For detailed instructions on how to submit your own data for evaluation, please refer to the following information:
How to submit my ortholog predictions to Orthology Benchmarking
Original paper: Brigitte Boeckmann and others, Conceptual framework and pilot study to benchmark phylogenomic databases based on reference gene trees, Briefings in Bioinformatics, Volume 12, Issue 5, September 2011, Pages 423–435, https://doi.org/10.1093/bib/bbr034
Wrap up
In conclusion, the vast array of downstream analyses made possible by our pangenome dataset and accompanying metadata file holds immense promise. By exploring the core and accessory genomes, along with phenotypic correlations, we can gain valuable insights into evolutionary relationships, understand the genetic basis of specific traits, and contribute to better knowledge about the adaptive processes bacteria have achieved in their respective lifestyle.
Carpentries Philosophy
A good lesson should be as complete and clear that becomes easy to teach by any instructor. Carpentries lessons are developed for the community, and now you are part of us. This lesson is being developed and we are sure that you can collaborate and help us improve it.
Key Points
Downstream analysis of pangenomes could be focused on describing the core or the accessory genome of the organism studied.

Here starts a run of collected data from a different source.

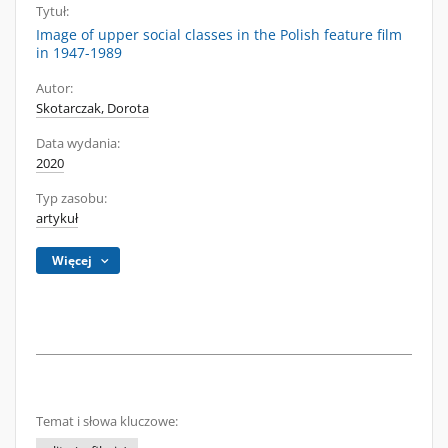
Tytuł:
Image of upper social classes in the Polish feature film
in 1947-1989
Autor:
Skotarczak, Dorota
Data wydania:
2020
Typ zasobu:
artykuł
Więcej
Temat i słowa kluczowe:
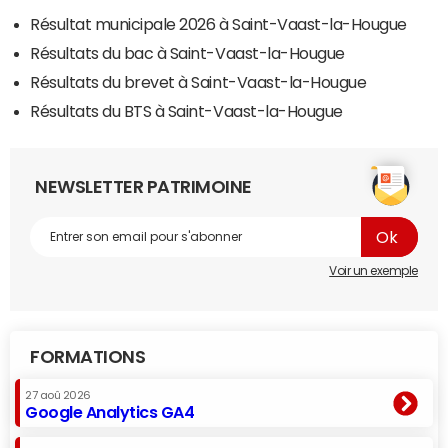
Résultat municipale 2026 à Saint-Vaast-la-Hougue
Résultats du bac à Saint-Vaast-la-Hougue
Résultats du brevet à Saint-Vaast-la-Hougue
Résultats du BTS à Saint-Vaast-la-Hougue
NEWSLETTER PATRIMOINE
Voir un exemple
FORMATIONS
27 aoû 2026
Google Analytics GA4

Examples using the information obtained in the CORE GENOME:
a) Selection of a conserved gene to design a molecular test for a diagnostic tool or a vaccine.
b) Reconstruction of a species phylogenetic tree by using all the core genes.
Examples using the information obtained in the ACCESSORY GENOME:
a) Describe niche-specific genes among the strains compared.
b) Analysis of horizontal gene transfer or genetic recombination.
c) Evolutionary studies of genes (duplication, gain-loss genes, etc.).